Marvin Dunn organized the protest, according to Deutsch. According to his profile on X, formerly Twitter, Dunn is a progressive Democrat and former naval officer-turned-historian and author who has been published extensively for his study of African history.

“DeSantis is not the boss of us!” Dunn wrote on X on Tuesday. “Show up!”

He described the protest, which was scheduled to take place between 11 a.m. and 1 p.m., as individuals “raising their hands against Florida’s new slavery standards.” They reportedly marched 10 blocks, beginning at Booker T. Washington High School to the Miami-Dade County Public Schools administration building.

DeSantis’ press secretary Jeremy Redfern rebuked criticism against the new standards, last month sharing a portion of the College Board’s Advanced Placement (AP) African American studies course that mentions skills gained by enslaved people.

The Florida Department of Education rejected the AP African American Studies course for high school students, part of a pilot scheme at 60 schools across the country, in January. Redfern, then DeSantis’ deputy press secretary, said at the time that the course lacks “historical accuracy” and “educational value.”

Redfern tweeted at the time: “Remember when Florida wouldn’t allow that AP African American Studies course because it focused too much on CRT [critical race theory] and not enough on history, and the @WhiteHouse lost its mind? Well, here is one of the standards considered “essential knowledge.'”

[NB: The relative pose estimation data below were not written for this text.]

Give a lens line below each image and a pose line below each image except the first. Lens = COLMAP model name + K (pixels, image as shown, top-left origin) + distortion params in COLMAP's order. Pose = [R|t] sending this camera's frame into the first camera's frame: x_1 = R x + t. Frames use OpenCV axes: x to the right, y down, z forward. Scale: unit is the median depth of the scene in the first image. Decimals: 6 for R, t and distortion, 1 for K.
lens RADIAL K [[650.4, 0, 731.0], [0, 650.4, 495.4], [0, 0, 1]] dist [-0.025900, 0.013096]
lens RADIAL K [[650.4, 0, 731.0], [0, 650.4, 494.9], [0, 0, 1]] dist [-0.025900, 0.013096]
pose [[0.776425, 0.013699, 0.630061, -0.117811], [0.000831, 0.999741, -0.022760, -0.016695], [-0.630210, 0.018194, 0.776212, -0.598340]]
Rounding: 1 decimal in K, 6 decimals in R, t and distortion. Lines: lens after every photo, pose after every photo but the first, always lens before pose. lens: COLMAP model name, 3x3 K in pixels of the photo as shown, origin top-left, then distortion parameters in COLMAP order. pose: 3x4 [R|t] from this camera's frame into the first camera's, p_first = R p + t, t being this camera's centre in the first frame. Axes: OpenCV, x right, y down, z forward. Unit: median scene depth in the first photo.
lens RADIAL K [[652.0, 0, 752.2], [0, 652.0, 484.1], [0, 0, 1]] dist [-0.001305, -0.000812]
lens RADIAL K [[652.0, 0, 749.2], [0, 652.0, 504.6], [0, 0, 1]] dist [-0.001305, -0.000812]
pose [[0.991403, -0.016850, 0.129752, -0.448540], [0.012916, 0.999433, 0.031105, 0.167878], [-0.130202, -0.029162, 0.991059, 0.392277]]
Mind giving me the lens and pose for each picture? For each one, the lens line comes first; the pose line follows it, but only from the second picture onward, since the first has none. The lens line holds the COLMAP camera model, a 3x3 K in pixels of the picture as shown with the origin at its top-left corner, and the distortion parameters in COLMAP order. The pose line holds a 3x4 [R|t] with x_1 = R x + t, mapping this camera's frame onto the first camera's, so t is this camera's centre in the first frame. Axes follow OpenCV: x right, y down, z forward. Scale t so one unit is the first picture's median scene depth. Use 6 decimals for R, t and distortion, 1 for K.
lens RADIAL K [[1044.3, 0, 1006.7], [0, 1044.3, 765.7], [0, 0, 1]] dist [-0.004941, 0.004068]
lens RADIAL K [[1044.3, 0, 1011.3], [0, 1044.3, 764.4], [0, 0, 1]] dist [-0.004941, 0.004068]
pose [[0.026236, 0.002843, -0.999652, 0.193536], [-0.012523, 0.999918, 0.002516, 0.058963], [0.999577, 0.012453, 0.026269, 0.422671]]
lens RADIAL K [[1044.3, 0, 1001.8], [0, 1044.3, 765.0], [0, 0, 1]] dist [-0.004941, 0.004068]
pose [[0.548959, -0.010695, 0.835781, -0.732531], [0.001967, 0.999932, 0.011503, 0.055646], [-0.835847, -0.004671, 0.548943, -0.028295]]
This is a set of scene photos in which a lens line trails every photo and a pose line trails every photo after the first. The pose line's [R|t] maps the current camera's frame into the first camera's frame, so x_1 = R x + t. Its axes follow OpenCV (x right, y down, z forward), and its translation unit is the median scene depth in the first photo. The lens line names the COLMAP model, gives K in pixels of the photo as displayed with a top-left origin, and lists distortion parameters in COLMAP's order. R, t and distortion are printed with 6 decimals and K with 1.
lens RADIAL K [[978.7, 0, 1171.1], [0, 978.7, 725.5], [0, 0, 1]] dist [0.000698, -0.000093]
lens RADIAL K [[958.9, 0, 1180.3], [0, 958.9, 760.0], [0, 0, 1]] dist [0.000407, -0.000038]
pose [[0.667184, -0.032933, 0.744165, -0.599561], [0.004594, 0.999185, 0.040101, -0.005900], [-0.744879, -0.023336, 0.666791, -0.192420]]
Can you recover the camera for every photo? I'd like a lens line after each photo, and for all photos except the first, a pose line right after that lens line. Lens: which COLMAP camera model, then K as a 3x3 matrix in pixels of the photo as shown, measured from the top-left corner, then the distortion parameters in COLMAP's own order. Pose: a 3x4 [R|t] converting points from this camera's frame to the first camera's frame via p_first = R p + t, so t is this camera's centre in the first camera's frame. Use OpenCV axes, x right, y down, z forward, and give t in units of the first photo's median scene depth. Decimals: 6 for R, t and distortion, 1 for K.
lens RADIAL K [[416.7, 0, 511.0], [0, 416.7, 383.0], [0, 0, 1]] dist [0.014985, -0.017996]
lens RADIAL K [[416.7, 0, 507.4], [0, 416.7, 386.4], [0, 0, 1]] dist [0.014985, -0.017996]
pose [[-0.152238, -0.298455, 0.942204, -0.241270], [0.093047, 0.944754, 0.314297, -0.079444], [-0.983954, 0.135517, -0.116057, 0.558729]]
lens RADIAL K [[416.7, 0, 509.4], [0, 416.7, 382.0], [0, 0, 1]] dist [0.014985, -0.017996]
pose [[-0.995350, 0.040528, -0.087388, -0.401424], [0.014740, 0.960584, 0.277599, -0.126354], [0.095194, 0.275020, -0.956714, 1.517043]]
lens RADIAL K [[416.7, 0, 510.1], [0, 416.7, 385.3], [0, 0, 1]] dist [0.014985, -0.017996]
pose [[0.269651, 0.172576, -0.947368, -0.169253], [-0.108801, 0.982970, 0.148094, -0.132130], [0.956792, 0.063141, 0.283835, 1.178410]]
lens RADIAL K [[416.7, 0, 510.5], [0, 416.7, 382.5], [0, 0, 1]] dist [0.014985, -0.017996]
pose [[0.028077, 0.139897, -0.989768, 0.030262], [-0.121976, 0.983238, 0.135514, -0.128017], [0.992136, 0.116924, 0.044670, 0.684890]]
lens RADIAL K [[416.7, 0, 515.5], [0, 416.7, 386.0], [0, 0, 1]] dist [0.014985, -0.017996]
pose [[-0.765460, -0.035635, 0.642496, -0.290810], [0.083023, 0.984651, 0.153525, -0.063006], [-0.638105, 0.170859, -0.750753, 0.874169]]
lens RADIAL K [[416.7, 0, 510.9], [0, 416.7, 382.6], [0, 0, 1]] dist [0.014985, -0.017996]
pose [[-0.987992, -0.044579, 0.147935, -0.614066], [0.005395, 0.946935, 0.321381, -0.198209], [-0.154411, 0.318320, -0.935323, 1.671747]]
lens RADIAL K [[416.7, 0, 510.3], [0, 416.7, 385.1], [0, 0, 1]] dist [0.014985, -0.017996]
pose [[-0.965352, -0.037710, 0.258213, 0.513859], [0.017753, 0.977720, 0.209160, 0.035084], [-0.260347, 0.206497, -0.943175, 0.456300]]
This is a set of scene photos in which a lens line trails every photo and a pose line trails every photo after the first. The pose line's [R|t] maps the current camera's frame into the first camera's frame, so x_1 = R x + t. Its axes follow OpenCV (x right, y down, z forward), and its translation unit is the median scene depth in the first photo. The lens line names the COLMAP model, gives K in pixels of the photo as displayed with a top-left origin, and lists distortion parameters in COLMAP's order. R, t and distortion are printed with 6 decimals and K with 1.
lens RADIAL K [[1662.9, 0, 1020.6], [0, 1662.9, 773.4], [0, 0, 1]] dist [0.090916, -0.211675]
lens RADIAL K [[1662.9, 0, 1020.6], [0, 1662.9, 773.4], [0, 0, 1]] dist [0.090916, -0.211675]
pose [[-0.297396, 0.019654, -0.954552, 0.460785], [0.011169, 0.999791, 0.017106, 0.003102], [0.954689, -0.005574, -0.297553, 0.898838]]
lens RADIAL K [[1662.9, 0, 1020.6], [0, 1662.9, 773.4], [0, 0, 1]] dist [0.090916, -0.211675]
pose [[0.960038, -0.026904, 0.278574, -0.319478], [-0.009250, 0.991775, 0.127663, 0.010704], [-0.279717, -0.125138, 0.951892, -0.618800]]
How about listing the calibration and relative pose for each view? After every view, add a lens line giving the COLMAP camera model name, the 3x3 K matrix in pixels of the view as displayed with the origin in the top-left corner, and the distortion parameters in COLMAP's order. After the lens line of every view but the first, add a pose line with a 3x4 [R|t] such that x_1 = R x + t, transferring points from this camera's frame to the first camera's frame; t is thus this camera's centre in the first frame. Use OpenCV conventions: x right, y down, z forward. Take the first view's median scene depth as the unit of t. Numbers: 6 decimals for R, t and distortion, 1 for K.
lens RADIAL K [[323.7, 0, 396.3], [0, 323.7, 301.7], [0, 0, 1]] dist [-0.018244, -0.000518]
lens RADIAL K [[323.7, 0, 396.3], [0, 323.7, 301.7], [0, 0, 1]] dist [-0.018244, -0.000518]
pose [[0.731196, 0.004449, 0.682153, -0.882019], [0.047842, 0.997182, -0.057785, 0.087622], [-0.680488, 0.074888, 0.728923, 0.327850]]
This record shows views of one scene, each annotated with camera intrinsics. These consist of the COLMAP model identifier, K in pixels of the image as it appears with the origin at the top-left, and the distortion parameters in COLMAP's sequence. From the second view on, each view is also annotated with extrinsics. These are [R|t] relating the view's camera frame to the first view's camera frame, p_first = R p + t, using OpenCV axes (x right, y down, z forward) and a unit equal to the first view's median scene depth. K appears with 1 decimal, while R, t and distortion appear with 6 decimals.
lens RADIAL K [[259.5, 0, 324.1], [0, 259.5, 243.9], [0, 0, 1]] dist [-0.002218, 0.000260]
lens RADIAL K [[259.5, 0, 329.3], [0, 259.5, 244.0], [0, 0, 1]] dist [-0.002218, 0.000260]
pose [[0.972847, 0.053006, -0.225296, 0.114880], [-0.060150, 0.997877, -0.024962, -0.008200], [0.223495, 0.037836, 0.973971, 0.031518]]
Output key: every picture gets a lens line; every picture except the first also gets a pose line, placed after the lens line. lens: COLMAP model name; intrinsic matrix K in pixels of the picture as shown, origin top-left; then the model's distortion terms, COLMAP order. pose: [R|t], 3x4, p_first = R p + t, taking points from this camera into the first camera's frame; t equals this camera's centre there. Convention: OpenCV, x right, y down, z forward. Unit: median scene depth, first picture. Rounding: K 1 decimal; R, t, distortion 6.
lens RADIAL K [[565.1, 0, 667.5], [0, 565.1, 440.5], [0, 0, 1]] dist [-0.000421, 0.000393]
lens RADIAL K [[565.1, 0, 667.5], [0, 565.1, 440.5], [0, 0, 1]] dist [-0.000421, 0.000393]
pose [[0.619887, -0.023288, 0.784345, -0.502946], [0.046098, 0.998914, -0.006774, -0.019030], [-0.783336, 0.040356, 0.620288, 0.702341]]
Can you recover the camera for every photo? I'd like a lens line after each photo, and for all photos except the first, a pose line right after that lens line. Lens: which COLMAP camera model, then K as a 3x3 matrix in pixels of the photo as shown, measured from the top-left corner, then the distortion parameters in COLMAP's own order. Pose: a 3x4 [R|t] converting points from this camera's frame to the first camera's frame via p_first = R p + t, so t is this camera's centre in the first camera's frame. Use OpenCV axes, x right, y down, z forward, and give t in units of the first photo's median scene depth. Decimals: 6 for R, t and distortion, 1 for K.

The tweet contained a screenshot from the course outline stating: “In addition to agricultural work, enslaved people learned specialized trades and worked as painters, carpenters, tailors, musicians, and healers in the North and South. Once free, American Americans (sic) used these skills to provide for themselves and others.”

Also listed under “essential knowledge” in a course unit called “Slavery, Labor and American Law” is that many enslaved people “relied on skills developed in Africa.”

When contacted via email regarding today’s march, Redfern referred Newsweek to the state’s Department of Education. Newsweek had not received any comment from the department at press time.

Florida Representative Byron Donalds, one of the few Black members of Congress and a supporter of Donald Trump, said the guidelines pertaining to slavery and the “skills” they obtained went a step too far.

“Slavery was terrible in our country,” Donalds told Florida’s WINK-TV in Fort Myers last month. “It was terrible for Black people coming to America, and it was just flat-out wrong, no doubt about that.”

That prompted the response from Redfern and DeSantis aide and rapid response director Christina Pushaw, the latter of whom sarcastically asked whether Donalds copied the words of Vice President Kamala Harris.

Newsweek reached out to the Miami-Dade superintendent and school board via email for comment.